A Neurosymbolic Approach to Adaptive Feature Extraction in SLAM
Autonomous robots, autonomous vehicles, and humans wearing mixed-reality
headsets require accurate and reliable tracking services for safety-critical
applications in dynamically changing real-world environments. However, the
existing tracking approaches, such as Simultaneous Localization and Mapping
(SLAM), do not adapt well to environmental changes and boundary conditions
despite extensive manual tuning. On the other hand, while deep learning-based
approaches can better adapt to environmental changes, they typically demand
substantial data for training and often lack flexibility in adapting to new
domains. To solve this problem, we propose leveraging the neurosymbolic program
synthesis approach to construct adaptable SLAM pipelines that integrate the
domain knowledge from traditional SLAM approaches while leveraging data to
learn complex relationships.
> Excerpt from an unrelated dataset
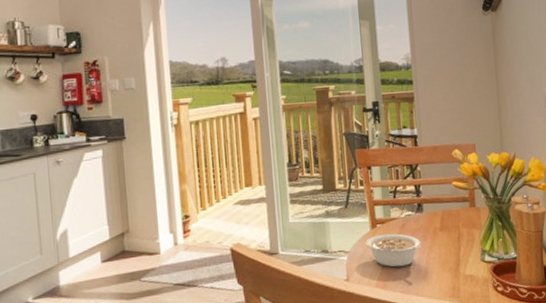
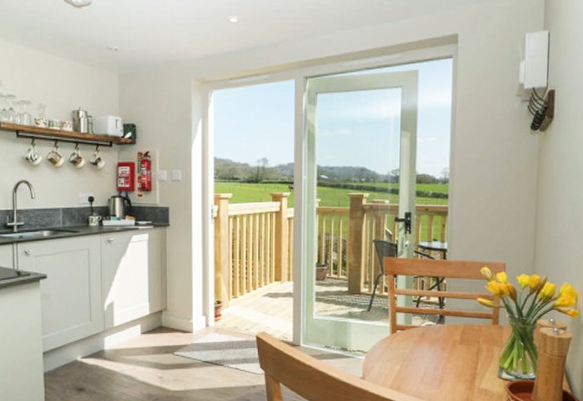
legume: present [365,233,423,268] -> none [384,340,441,373]

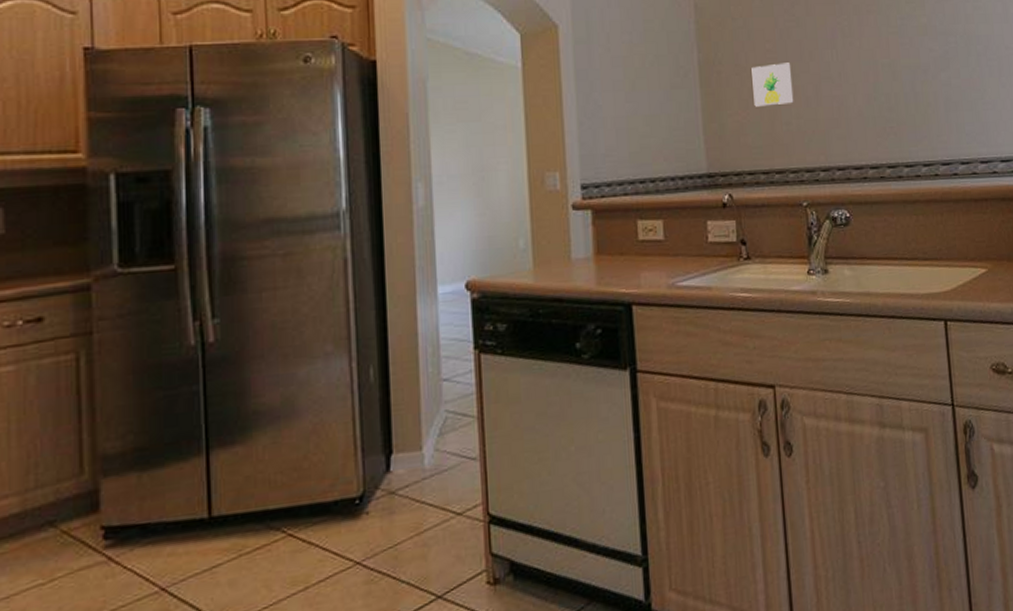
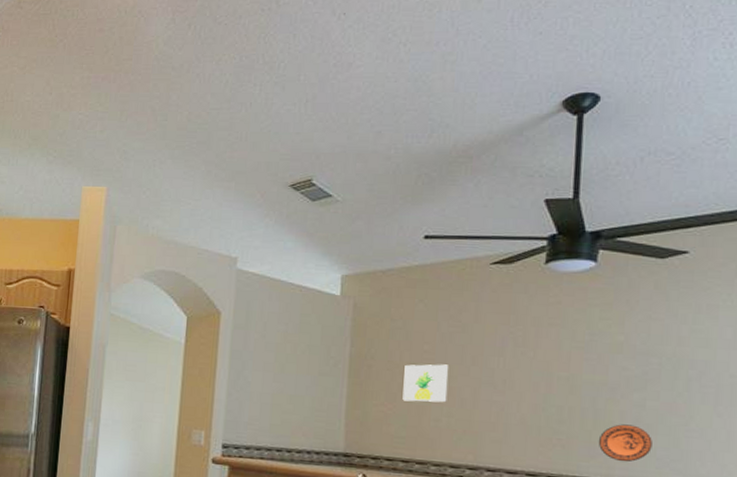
decorative plate: none [921,104,962,142] -> present [598,424,652,462]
While the approach can synthesize end-to-end SLAM
pipelines, we focus on synthesizing the feature extraction module. We first
devise a domain-specific language (DSL) that can encapsulate domain knowledge
on the important attributes for feature extraction and the real-world
performance of various feature extractors. Our neurosymbolic architecture then
undertakes adaptive feature extraction, optimizing parameters via learning
while employing symbolic reasoning to select the most suitable feature
extractor. Our evaluations demonstrate that our approach, neurosymbolic Feature
EXtraction (nFEX), yields higher-quality features. It also reduces the pose
error observed for the state-of-the-art baseline feature extractors ORB and
SIFT by up to 90% and up to 66%, respectively, thereby enhancing the system's
efficiency and adaptability to novel environments.